De forma parecida, o art. 41 da Lei de Drogas prevê a possibilidade do benefício para o indiciado ou acusado que colaborar voluntariamente com a investigação policial e o processo criminal na identificação dos demais coautores ou partícipes do delito e na recuperação total ou parcial do produto do crime. Para esta pessoa, no caso de condenação, haverá a redução da pena de um a dois terços.

A norma estabelece dois requisitos para a redução da pena:

1º) colaboração voluntária; e

2º) eficiência, consubstanciada na identificação dos demais coautores ou partícipes do crime e na recuperação total ou parcial do produto do delito.

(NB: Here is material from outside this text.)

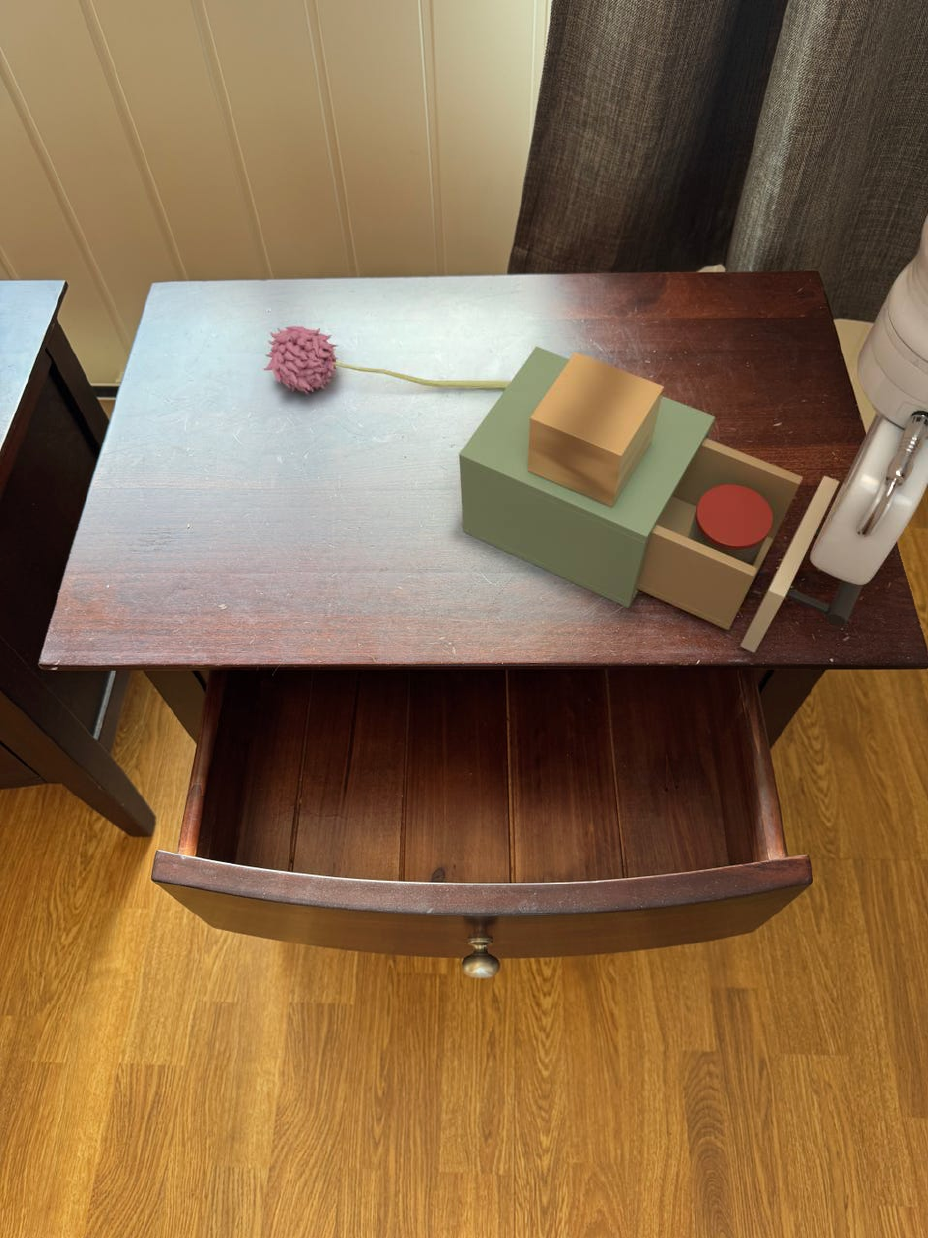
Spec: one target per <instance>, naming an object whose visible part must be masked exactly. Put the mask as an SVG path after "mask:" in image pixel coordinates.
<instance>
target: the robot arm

Os requisitos são cumulativos. Assim, ausente qualquer um deles, o benefício não poderá ser concedido.

Note-se que a colaboração não necessita ser espontânea, contentando-se a norma com a sua voluntariedade. Assim, mesmo que a ideia de colaborar parta de outra pessoa, ou mesmo de pedido ou sugestão da autoridade, poderá o colaborador ser merecedor do benefício.

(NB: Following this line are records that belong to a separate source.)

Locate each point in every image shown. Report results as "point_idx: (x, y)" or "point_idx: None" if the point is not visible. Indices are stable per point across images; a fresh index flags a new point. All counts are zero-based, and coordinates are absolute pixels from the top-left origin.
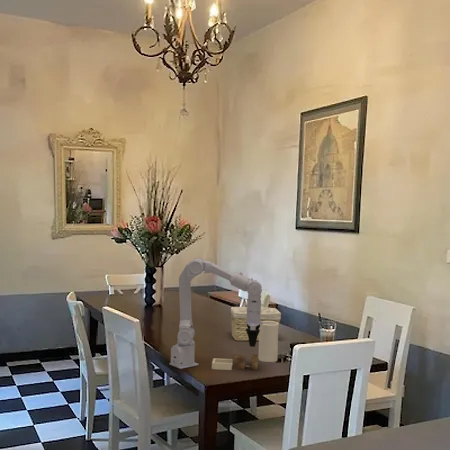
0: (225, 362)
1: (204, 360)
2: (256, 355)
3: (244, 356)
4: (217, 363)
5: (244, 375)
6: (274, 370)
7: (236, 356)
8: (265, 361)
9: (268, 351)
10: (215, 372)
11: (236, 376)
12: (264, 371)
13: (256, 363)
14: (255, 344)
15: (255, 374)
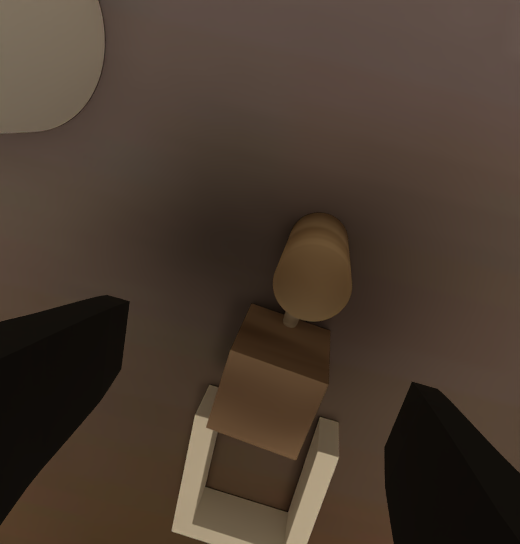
0: (211, 449)
1: (100, 517)
2: (324, 267)
3: (255, 364)
4: (307, 540)
5: (499, 367)
6: (398, 46)
7: (251, 433)
8: (98, 78)
9: (35, 29)
10: (379, 527)
11: (510, 429)
12: (415, 165)
13: (346, 245)
14: (456, 408)
15: (493, 272)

Também há necessidade de que a colaboração leve ao esclarecimento dos demais participantes do crime e, havendo produto, que ele seja recuperado, mesmo que parcialmente.

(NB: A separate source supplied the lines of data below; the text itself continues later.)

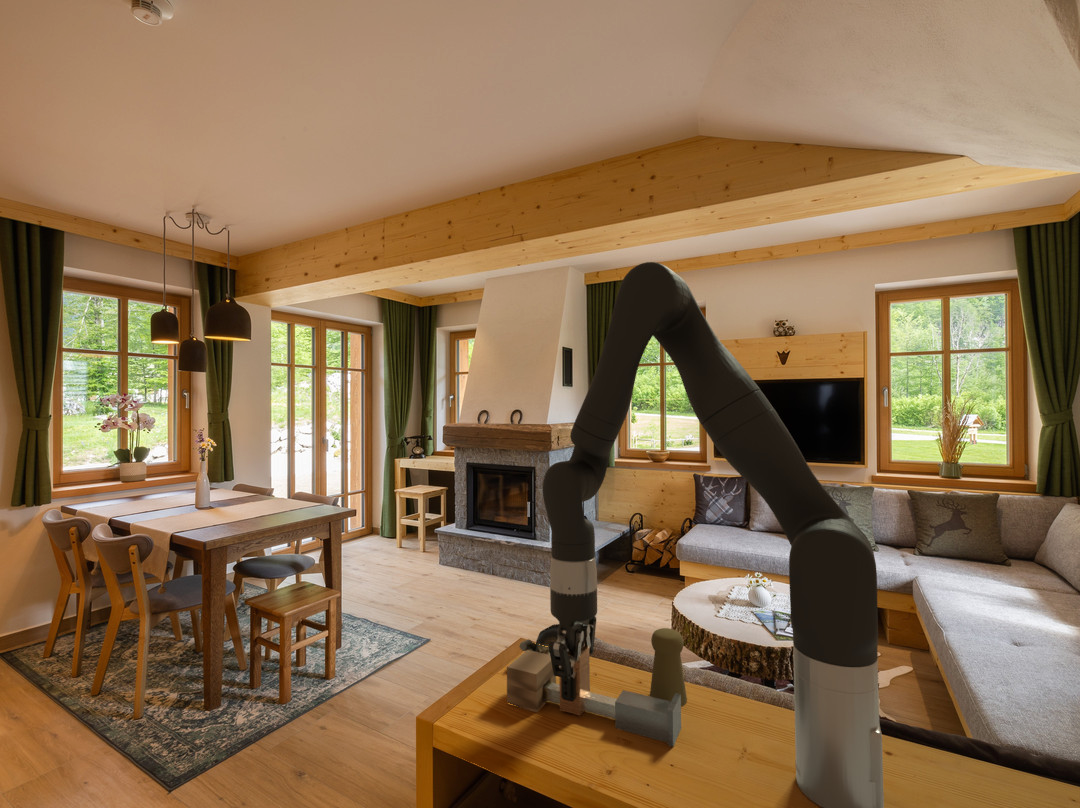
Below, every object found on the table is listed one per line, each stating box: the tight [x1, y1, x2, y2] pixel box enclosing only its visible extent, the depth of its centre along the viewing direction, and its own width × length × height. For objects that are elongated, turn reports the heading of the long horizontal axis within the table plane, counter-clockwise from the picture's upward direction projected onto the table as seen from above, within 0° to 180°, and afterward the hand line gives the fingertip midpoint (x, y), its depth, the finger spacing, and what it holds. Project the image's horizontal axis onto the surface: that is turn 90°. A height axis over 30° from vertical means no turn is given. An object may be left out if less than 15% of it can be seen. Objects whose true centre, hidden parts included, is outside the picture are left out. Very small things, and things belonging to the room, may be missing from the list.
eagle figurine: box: [519, 623, 559, 655], centre depth 101 cm, size 8×7×9 cm
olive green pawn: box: [649, 627, 688, 708], centre depth 87 cm, size 6×6×11 cm
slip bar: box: [542, 646, 617, 720], centre depth 83 cm, size 18×4×9 cm, turn 62°
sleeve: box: [614, 689, 682, 748], centre depth 78 cm, size 9×5×5 cm, turn 62°
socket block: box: [506, 650, 557, 713], centre depth 88 cm, size 6×7×6 cm
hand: (574, 691), depth 84 cm, fingers closed on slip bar, 4 cm apart
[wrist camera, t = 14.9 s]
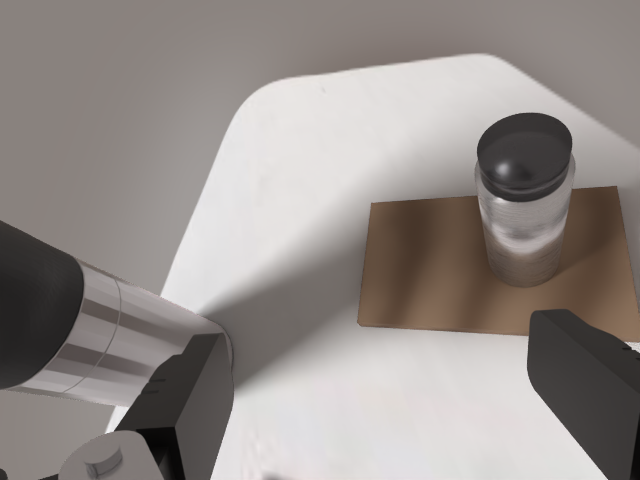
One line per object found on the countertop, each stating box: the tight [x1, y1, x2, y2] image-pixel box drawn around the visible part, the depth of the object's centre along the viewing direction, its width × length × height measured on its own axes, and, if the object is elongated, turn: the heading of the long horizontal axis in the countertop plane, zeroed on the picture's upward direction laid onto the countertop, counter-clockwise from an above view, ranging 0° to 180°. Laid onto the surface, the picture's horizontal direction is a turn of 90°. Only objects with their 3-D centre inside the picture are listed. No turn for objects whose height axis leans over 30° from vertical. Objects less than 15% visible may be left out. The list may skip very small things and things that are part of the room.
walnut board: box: [357, 186, 640, 342], centre depth 34 cm, size 20×12×1 cm, turn 81°
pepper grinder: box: [475, 113, 575, 288], centre depth 27 cm, size 5×5×14 cm
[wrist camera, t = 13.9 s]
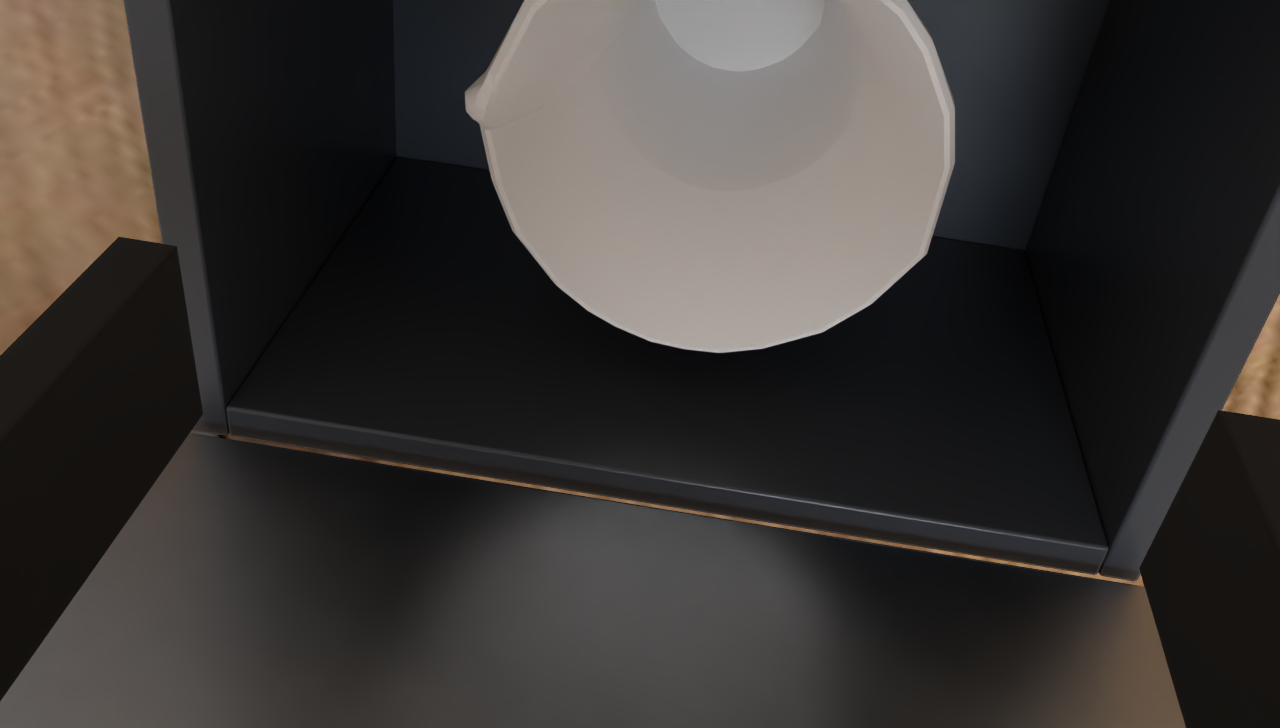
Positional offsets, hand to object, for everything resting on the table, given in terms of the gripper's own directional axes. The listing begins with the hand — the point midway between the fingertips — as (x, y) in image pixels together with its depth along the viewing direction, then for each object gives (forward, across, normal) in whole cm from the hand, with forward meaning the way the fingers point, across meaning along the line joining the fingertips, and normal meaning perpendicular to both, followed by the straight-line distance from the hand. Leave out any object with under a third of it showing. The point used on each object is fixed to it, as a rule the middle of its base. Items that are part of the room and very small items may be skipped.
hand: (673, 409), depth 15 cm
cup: (+18, 0, 0) cm, 18 cm away
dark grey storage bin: (+19, 0, 0) cm, 19 cm away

No que tange ao produto, há de ser interpretado em seu sentido amplo, englobando o proveito do crime. Assim, não só a droga (produto direto ou instrumento do crime, dependendo da hipótese), mas também o indireto, chamado de proveito pela maioria da doutrina, que, no caso, é a vantagem auferida pelo sujeito ou por terceiros com a prática do delito.

A colaboração deverá perdurar desde o início das investigações policiais até o fim do processo. Caso o indiciado ou acusado aja de má-fé e deixe de colaborar, o benefício não será concedido. Somente será o caso de aplicar a redução da pena quando a colaboração for eficaz e realmente ajudar nas investigações e no processo.

Mesmo que a colaboração se inicie no decorrer do processo, mas seja eficiente e leve à identificação dos demais participantes e na recuperação do produto do crime (quando houver), embora parcialmente, poderá o Magistrado reduzir a pena do colaborador no caso de condenação. O que não se faz possível é haver o início da colaboração e posterior retratação, o que denota má-fé e impede a concessão do benefício, no caso de condenação. Aliás, não há previsão na Lei de Drogas para a delação premiada após o trânsito em julgado da sentença condenatória.

Como parâmetro para a redução da pena o Magistrado deverá levar em consideração a eficiência e presteza na colaboração. Assim, quanto maior a contribuição causal do agente maior será a diminuição da pena e vice-versa.

O redutor é aplicável aos crimes relacionados a drogas e descritos na respectiva lei, e se trata de causa obrigatória de diminuição de pena quando presentes seus requisitos, não ficando, assim, a critério do juiz sua aplicação ou não.

Para complementar todas estas leis especiais devem ser aplicadas subsidiariamente as regras dos arts. 3º-A a 7º da Lei 12.850/2013.

A colaboração premiada é negócio jurídico processual, ou seja, de acordo, além de meio de obtenção de prova, que para sua celebração exige utilidade e interesse públicos (art. 3º-A, da Lei nº 12.850/2013).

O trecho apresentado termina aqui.